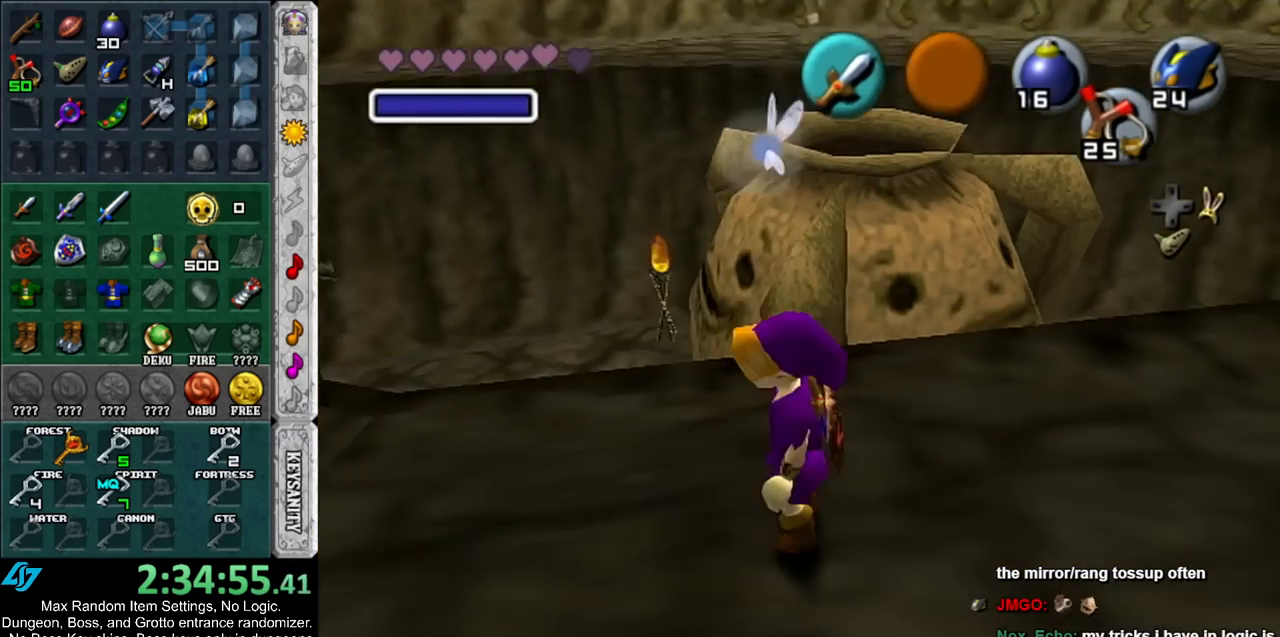
{"buttons": [], "left_stick": "up", "right_stick": "center", "events": [[250, "L1", "up"], [500, "left_stick", "up"]]}
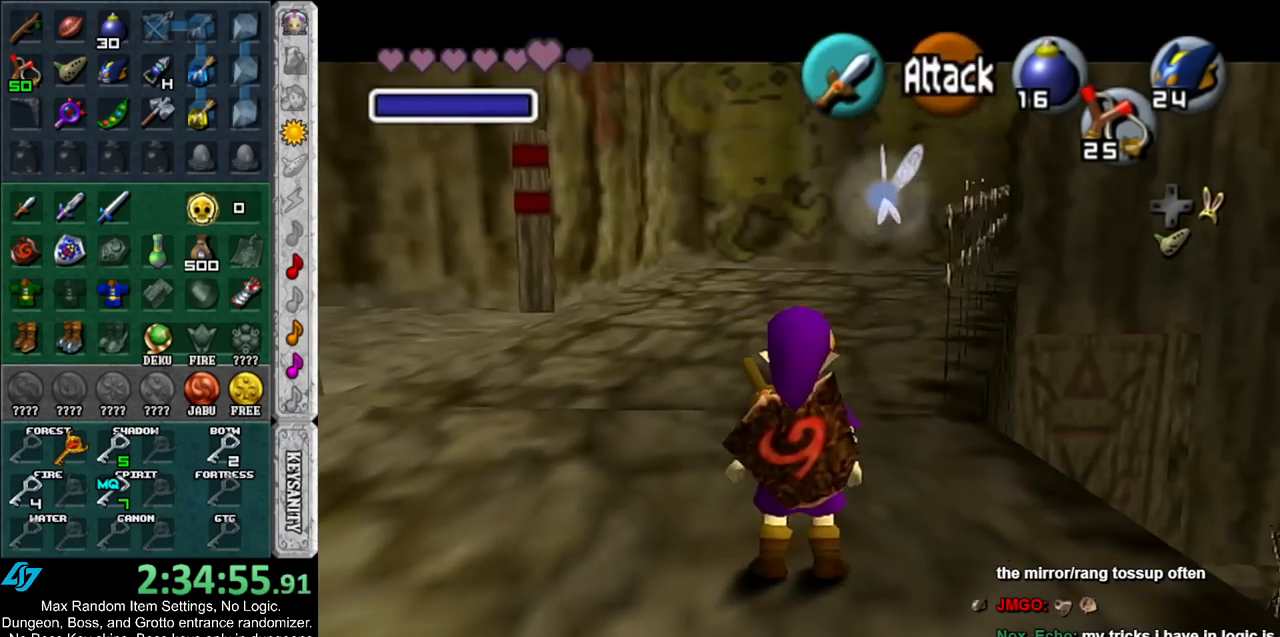
{"buttons": [], "left_stick": "up-left", "right_stick": "center", "events": [[100, "left_stick", "up-left"], [250, "A", "down"], [450, "A", "up"]]}
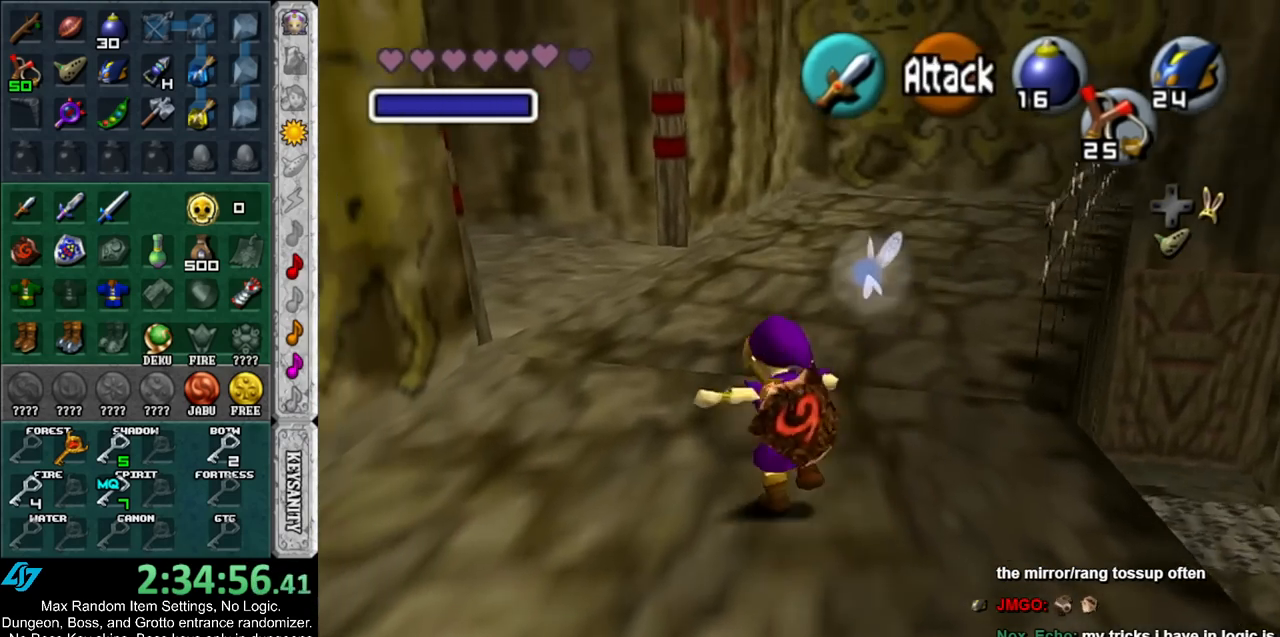
{"buttons": [], "left_stick": "up-left", "right_stick": "up", "events": [[500, "right_stick", "up"]]}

◆ **Exercise details**
Your copy should hold all the data word for word. It should hold no pictures.

◆ **The answer**
{"buttons": [], "left_stick": "up", "right_stick": "center", "events": [[250, "L1", "up"], [500, "left_stick", "up"]]}
{"buttons": [], "left_stick": "up-left", "right_stick": "center", "events": [[100, "left_stick", "up-left"], [250, "A", "down"], [450, "A", "up"]]}
{"buttons": [], "left_stick": "up-left", "right_stick": "up", "events": [[500, "right_stick", "up"]]}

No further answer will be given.